[begin Text passage]

This is one reason why I take *Being and Time* as my central text; in
this work Heidegger offers a critique of Western philosophy from *inside*
that tradition. Correspondingly, I offer my critique of Cartesian
dualism from within the discipline of music theory and analysis.
[6] But Richard's commentary really takes us into some of the main
concerns of Heidegger's later thought, so I think it might be appropriate
to focus our differences around a famous example from Heidegger's
important essay, "The Origin of the Work of Art." This essay is notorious-
ly complicated, and I will thus only address one minor detail that arises
with regard to our concerns with musical worlding.(4) In a lengthy
discussion of a painting of peasant shoes by Van Gogh ("Les Souliers"),
Heidegger writes: "On the leather lie the dampness and richness of the
soil. Under the soles slides the loneliniess of the field path as
evening calls. In the shoes vibrates the silent call of the earth, its
quiet gift of the ripening grain and its unexplained self-refusal in the
fallow desolation of the wintry field. . . . This equipment belongs to
the *earth*, and it is protected in the *world* of the peasant woman."(5)
===============================================
4. For a careful interpretation of this essay in the context of
Heidegger's later thought, see Gerald L. Bruns, *Heidegger's
Estrangements: Language, Truth, and Poetry in the Later Writings* (New
Haven: Yale Univerisity Press, 1989), 27-51.
5. Martin Heidegger, "The Origin of the Work of Art," in *Poetry,
Language, Thought*, trans. Albert Hofstadter (New York: Harper and Row,
1971), 34. This essay originated in 1935 as a lecture and was expanded
in 1936 to three lectures; Heidegger later revised the essay for its
first publication in 1950 and later added an Addendum in 1956.
================================================
[7] I will side-step the topic that is really at stake for Heidegger
in this passage--the topic of "earth" and "world"--and merely point out
that in his entire discussion of this painting Heidegger never once
mentions another painting to which this one might be related in some way.
It is clear Heidegger is not at all concerned with situating this
painting within a world made up of other paintings; for Heidegger, this
work does not so much relate to other paintings by Van Gogh or his
fellow artists as much as it relates to the world of the peasant woman.

[end Text passage]

Directions:
a - Decide whether each statement agrees with the Heidegger passage, answering yes or no and quoting the words of the passage that settle it. (i) "The Origin of the Work of Art" was first published in 1950. (ii) Heidegger relates the Van Gogh painting to other paintings by Van Gogh. (iii) The writer critiques Cartesian dualism from within music theory and analysis.
b - Write a continuation of the passage on Heidegger and the Van Gogh shoes painting, picking up after its final sentence.

[begin Entries shown]

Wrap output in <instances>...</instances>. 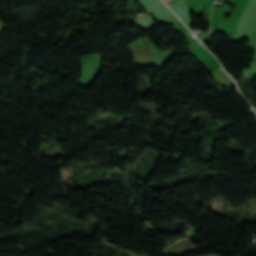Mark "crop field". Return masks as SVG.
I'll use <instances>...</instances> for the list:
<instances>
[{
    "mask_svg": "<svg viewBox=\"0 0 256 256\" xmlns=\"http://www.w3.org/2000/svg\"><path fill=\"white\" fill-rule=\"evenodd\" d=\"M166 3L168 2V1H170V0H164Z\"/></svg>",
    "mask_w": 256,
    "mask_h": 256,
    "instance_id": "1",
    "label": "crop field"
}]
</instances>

[end Entries shown]

Answers for the tasks:
a -
(i) Yes: "Heidegger later revised the essay for its first publication in 1950"
(ii) No: "Heidegger never once mentions another painting to which this one might be related in some way."
(iii) Yes: "I offer my critique of Cartesian dualism from within the discipline of music theory and analysis."

b -
The obvious reason why such a painting can be interpreted in this manner
is because the context it which it is situated is one that is knowable
from our own lives (at least within Western culture). While it is
certainly possible to interpret this painting in terms of other works
and not in terms of the world of the peasant woman, I would like to
stress that Heidegger is able to offer a very compelling interpretation
that makes no reference to any "body of works" whatsoever. To return
to Richard's remarks, I take it that he would like to accomplish a
similar kind of interpretation for musical works.(6)
===============================================
6. Whether or not I have properly understood Richard on this point,
Lawrence Ferrara definitely attempts to model one aspect of his
analytical approach--his "referential analysis"--on Heidegger's essay;
see his *Philosophy and the Analysis of Music: Bridges to Musical Sound,
Form, and Reference* (n.p., Excelsior Music Publishing, 1991).
===============================================
[8] The problem that such a project faces is not simply the question of
whether music is representational or not, though this is already a
substantial issue with which to deal; it is very difficult, for example,
to come up with a musical example parallel to the peasant shoes painting
that does not require an interpretation that invokes other pieces of
music.(7) It is, rather, more a question of whether or not one chooses
to engage culturally prevalent interpretations of musical meaning. To
take the path that Richard suggests, one moves beyond destructuring our
typical listening experience--which is the issue I address--and pushes
further into an experience that challenges our notions of what actually
constitutes music at all. Any project that would work toward uncovering
"a" musical world, however, risks falling into the kinds of metaphysical
traps that Heidegger took such great pains to expose.
===============================================
7. Ferrara's attempt to discuss reference in a musical work is, in my
opinion, problematic on just this point; see his *Philosophy and the
Analysis of Music*, pp. 179-87 esp.
===============================================
[9] Staying within the Western tradition of music, however, I find it
hard to imagine how any experience with music could not be founded on
an experience of pieces of music (even tapping on the piano or
improvising a tune tends to be thought of in terms of an intended--even
if unsuccessful--piece). As one considers styles outside the art-music
tradition (rock or jazz, for instance), it is clear that the notion of
"the musical work" becomes increasingly problematical; I can think of
the Beatles' "A Day in the Life" as a song, but not really as a work
(though I do have a curious tendency to think of *Abbey Road* as a work).
But my point is not that one could never be successful at hearing a piece
in a way that is free (relatively, at least) from reference to other
works; rather I want to argue that in Western culture we tend--tacitly
but overwhelmingly--not to value such an interpretation very much. My
project is an attempt to uncover what is going on in those kinds of
interpretations that we do value highly. I want to open up a tension
between the Cartesian mode that we typically use in our music-analytical
thinking and the primordial, experiential musical mode from which such
dualism is derived. I do not want to reconcile these two modes with
one another or reconcile my musical worlds with those of "other minds"
(which would be driven in either case by a metaphysical compulsion), but
rather I want to encourage and maintain the tension that plays out
between these two modes.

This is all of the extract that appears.